Our first version was just a prototype of 3D printing screw threads, much smaller than it was eventually going to be. The male piece was much too small relative to the female piece, causing the case to fit together without any actual threads being engaged.
The next iteration was full size, but didn’t screw together. The tolerances and design were off on this one–it was too tight.
A few more hours of tweaking yielded another design. With a bit of lubricant (olive oil), our third iteration screwed together, but the initial action was clunky–it took a few tries to get the first bit of thread to engage.
We tweaked the design some more and increased our tolerances. In addition, we did some maintenance/tuning to the 3D printer–for one, we were printing at too high of a temperature, causing unecessary strands that were ugly and got trapped in the threads:
The next version was too loose, rather than too tight–we had set too large tolerances for the threads.
Iteration Five had tolerancing that was closer to what we wanted, and was nearly watertight. But to further ensure the case stays waterproof, we added an O-Ring to the junction between the two components. The O-Ring is a rubber ring that compresses when the two components are screwed together, forming a seal that should resist water and other chemicals.
To allow for better compression between the male and female components of the case, we angled the outsides of each part outward to increase the surface area of case that’s pressing on the O-Ring.

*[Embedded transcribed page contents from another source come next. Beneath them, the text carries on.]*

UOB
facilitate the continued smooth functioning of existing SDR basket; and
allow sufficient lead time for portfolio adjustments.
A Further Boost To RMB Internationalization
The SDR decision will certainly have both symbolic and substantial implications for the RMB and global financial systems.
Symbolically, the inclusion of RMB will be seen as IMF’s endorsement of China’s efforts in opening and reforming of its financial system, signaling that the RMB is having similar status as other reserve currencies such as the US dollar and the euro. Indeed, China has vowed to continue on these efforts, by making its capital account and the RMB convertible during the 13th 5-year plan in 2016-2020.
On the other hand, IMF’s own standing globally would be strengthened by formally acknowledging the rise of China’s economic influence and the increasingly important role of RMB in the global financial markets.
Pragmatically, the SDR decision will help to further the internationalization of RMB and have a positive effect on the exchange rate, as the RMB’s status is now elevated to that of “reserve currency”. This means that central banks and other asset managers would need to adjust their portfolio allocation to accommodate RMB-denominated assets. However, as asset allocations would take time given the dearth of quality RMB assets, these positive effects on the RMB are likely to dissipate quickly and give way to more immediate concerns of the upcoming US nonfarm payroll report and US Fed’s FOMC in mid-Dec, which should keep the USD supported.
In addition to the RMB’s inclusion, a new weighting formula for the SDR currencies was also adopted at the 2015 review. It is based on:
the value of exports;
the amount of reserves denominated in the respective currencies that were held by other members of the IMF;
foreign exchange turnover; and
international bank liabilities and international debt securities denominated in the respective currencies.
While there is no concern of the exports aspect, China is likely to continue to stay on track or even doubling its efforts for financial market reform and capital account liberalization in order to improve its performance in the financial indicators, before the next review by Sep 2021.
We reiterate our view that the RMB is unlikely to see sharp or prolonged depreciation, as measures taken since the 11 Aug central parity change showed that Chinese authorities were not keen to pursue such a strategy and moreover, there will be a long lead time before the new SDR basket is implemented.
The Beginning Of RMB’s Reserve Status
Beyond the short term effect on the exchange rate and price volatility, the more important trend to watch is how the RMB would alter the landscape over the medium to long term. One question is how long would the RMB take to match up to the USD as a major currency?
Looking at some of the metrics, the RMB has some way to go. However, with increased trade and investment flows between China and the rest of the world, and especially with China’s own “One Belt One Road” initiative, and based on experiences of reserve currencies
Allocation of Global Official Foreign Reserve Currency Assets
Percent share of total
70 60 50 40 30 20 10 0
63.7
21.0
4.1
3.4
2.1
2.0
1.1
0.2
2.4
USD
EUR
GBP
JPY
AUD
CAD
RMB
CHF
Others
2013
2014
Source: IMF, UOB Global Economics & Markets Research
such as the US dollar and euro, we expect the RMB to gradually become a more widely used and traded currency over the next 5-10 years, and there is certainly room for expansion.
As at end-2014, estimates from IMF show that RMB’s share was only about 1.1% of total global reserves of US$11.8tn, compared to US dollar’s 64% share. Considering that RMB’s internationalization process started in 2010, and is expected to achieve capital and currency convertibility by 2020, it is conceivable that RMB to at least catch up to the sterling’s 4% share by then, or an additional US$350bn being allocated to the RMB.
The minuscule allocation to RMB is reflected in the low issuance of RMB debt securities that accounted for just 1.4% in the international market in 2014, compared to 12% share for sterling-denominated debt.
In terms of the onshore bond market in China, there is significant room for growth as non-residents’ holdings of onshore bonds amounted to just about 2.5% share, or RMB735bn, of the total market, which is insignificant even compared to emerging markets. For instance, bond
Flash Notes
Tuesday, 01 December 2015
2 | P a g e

Eventually, we ended up with this:
We’re also striking a balance between filament use and wall thickness in our parts; they’re designed to be as thin as possible (to minimzie material usage) while still remaining strong and impermeable to fluids. It’s yet another design tradeoff: working out the precise balance between two competing constraints.
To conclude, we’ve made a lot of prototypes. They’ve grown, shrunk, had varying levels of waterproofing and strength, and represented different design choices and philosophies that have changed over the process. Chronologically from left to right, we photographed our prototyping journey:
P.S. A heads up: when you export from SolidWorks to an STL, be aware that you can change the resolution of your export (increase or decrease triangle count, etc.). We didn’t realize this until later on, but it can actually makes your prints smoother.